EXERCISE DATA Start Marker
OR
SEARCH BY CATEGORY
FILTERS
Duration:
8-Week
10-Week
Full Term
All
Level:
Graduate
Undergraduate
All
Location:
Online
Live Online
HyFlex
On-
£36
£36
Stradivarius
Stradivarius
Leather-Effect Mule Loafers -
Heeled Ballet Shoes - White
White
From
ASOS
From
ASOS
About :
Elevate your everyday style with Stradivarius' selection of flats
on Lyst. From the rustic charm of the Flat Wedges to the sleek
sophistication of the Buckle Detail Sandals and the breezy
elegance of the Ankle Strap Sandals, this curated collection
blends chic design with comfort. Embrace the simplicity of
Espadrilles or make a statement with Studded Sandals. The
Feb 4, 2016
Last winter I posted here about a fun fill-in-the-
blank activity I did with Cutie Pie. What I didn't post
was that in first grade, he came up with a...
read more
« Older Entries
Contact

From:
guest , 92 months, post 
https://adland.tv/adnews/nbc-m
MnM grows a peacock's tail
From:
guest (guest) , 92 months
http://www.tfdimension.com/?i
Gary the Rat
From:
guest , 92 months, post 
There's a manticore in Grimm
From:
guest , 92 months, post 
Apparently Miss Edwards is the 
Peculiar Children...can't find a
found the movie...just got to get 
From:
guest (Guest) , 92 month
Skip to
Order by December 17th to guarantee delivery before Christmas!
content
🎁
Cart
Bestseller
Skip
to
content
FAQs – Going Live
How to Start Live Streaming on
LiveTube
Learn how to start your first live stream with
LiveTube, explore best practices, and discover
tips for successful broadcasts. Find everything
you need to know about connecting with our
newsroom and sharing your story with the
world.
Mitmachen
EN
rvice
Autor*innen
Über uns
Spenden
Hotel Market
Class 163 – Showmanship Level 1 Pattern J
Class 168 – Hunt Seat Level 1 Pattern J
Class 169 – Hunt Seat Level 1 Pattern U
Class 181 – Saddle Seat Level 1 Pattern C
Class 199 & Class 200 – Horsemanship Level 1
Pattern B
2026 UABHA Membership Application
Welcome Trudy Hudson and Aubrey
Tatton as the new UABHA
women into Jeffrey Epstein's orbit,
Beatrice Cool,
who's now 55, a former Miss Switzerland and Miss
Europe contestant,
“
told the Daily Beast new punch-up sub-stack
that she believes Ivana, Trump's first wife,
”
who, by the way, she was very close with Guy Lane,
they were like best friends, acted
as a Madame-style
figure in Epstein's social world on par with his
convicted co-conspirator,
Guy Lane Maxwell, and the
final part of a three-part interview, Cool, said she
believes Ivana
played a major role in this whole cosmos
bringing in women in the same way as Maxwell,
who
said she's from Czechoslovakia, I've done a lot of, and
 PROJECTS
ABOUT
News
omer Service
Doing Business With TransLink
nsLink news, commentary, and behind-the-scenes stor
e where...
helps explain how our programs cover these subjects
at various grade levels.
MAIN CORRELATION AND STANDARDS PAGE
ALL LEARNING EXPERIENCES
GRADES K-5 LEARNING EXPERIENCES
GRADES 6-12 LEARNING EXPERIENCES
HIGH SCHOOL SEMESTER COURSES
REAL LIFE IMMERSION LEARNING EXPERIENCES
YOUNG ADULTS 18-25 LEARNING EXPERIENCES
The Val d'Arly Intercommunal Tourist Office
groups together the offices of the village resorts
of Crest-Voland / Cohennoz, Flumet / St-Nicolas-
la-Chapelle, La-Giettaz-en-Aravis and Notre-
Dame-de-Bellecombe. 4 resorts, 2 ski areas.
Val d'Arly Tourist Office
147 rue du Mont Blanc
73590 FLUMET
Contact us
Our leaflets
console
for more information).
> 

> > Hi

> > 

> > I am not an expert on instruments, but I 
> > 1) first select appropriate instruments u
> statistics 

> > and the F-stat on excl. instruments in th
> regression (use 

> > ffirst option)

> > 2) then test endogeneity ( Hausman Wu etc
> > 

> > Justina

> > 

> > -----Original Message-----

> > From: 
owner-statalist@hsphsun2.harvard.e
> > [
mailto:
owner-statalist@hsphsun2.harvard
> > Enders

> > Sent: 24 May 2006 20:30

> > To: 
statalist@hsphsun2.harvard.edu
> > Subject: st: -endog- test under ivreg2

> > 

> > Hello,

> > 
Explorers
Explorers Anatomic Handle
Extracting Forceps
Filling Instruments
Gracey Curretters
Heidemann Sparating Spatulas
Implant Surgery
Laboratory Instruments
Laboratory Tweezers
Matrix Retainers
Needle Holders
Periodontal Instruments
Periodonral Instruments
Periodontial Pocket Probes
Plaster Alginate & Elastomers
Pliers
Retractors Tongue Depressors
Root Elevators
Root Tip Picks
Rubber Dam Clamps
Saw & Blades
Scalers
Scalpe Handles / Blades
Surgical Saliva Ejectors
EXERCISE DATA End Marker
PROBLEM DETAILS:
Return each line above precisely as written.

ANSWER SPACE:
OR
SEARCH BY CATEGORY
FILTERS
Duration:
8-Week
10-Week
Full Term
All
Level:
Graduate
Undergraduate
All
Location:
Online
Live Online
HyFlex
On-
£36
£36
Stradivarius
Stradivarius
Leather-Effect Mule Loafers -
Heeled Ballet Shoes - White
White
From
ASOS
From
ASOS
About :
Elevate your everyday style with Stradivarius' selection of flats
on Lyst. From the rustic charm of the Flat Wedges to the sleek
sophistication of the Buckle Detail Sandals and the breezy
elegance of the Ankle Strap Sandals, this curated collection
blends chic design with comfort. Embrace the simplicity of
Espadrilles or make a statement with Studded Sandals. The
Feb 4, 2016
Last winter I posted here about a fun fill-in-the-
blank activity I did with Cutie Pie. What I didn't post
was that in first grade, he came up with a...
read more
« Older Entries
Contact

From:
guest , 92 months, post 
https://adland.tv/adnews/nbc-m
MnM grows a peacock's tail
From:
guest (guest) , 92 months
http://www.tfdimension.com/?i
Gary the Rat
From:
guest , 92 months, post 
There's a manticore in Grimm
From:
guest , 92 months, post 
Apparently Miss Edwards is the 
Peculiar Children...can't find a
found the movie...just got to get 
From:
guest (Guest) , 92 month
Skip to
Order by December 17th to guarantee delivery before Christmas!
content
🎁
Cart
Bestseller
Skip
to
content
FAQs – Going Live
How to Start Live Streaming on
LiveTube
Learn how to start your first live stream with
LiveTube, explore best practices, and discover
tips for successful broadcasts. Find everything
you need to know about connecting with our
newsroom and sharing your story with the
world.
Mitmachen
EN
rvice
Autor*innen
Über uns
Spenden
Hotel Market
Class 163 – Showmanship Level 1 Pattern J
Class 168 – Hunt Seat Level 1 Pattern J
Class 169 – Hunt Seat Level 1 Pattern U
Class 181 – Saddle Seat Level 1 Pattern C
Class 199 & Class 200 – Horsemanship Level 1
Pattern B
2026 UABHA Membership Application
Welcome Trudy Hudson and Aubrey
Tatton as the new UABHA
women into Jeffrey Epstein's orbit,
Beatrice Cool,
who's now 55, a former Miss Switzerland and Miss
Europe contestant,
“
told the Daily Beast new punch-up sub-stack
that she believes Ivana, Trump's first wife,
”
who, by the way, she was very close with Guy Lane,
they were like best friends, acted
as a Madame-style
figure in Epstein's social world on par with his
convicted co-conspirator,
Guy Lane Maxwell, and the
final part of a three-part interview, Cool, said she
believes Ivana
played a major role in this whole cosmos
bringing in women in the same way as Maxwell,
who
said she's from Czechoslovakia, I've done a lot of, and
 PROJECTS
ABOUT
News
omer Service
Doing Business With TransLink
nsLink news, commentary, and behind-the-scenes stor
e where...
helps explain how our programs cover these subjects
at various grade levels.
MAIN CORRELATION AND STANDARDS PAGE
ALL LEARNING EXPERIENCES
GRADES K-5 LEARNING EXPERIENCES
GRADES 6-12 LEARNING EXPERIENCES
HIGH SCHOOL SEMESTER COURSES
REAL LIFE IMMERSION LEARNING EXPERIENCES
YOUNG ADULTS 18-25 LEARNING EXPERIENCES
The Val d'Arly Intercommunal Tourist Office
groups together the offices of the village resorts
of Crest-Voland / Cohennoz, Flumet / St-Nicolas-
la-Chapelle, La-Giettaz-en-Aravis and Notre-
Dame-de-Bellecombe. 4 resorts, 2 ski areas.
Val d'Arly Tourist Office
147 rue du Mont Blanc
73590 FLUMET
Contact us
Our leaflets
console
for more information).
> 

> > Hi

> > 

> > I am not an expert on instruments, but I 
> > 1) first select appropriate instruments u
> statistics 

> > and the F-stat on excl. instruments in th
> regression (use 

> > ffirst option)

> > 2) then test endogeneity ( Hausman Wu etc
> > 

> > Justina

> > 

> > -----Original Message-----

> > From: 
owner-statalist@hsphsun2.harvard.e
> > [
mailto:
owner-statalist@hsphsun2.harvard
> > Enders

> > Sent: 24 May 2006 20:30

> > To: 
statalist@hsphsun2.harvard.edu
> > Subject: st: -endog- test under ivreg2

> > 

> > Hello,

> > 
Explorers
Explorers Anatomic Handle
Extracting Forceps
Filling Instruments
Gracey Curretters
Heidemann Sparating Spatulas
Implant Surgery
Laboratory Instruments
Laboratory Tweezers
Matrix Retainers
Needle Holders
Periodontal Instruments
Periodonral Instruments
Periodontial Pocket Probes
Plaster Alginate & Elastomers
Pliers
Retractors Tongue Depressors
Root Elevators
Root Tip Picks
Rubber Dam Clamps
Saw & Blades
Scalers
Scalpe Handles / Blades
Surgical Saliva Ejectors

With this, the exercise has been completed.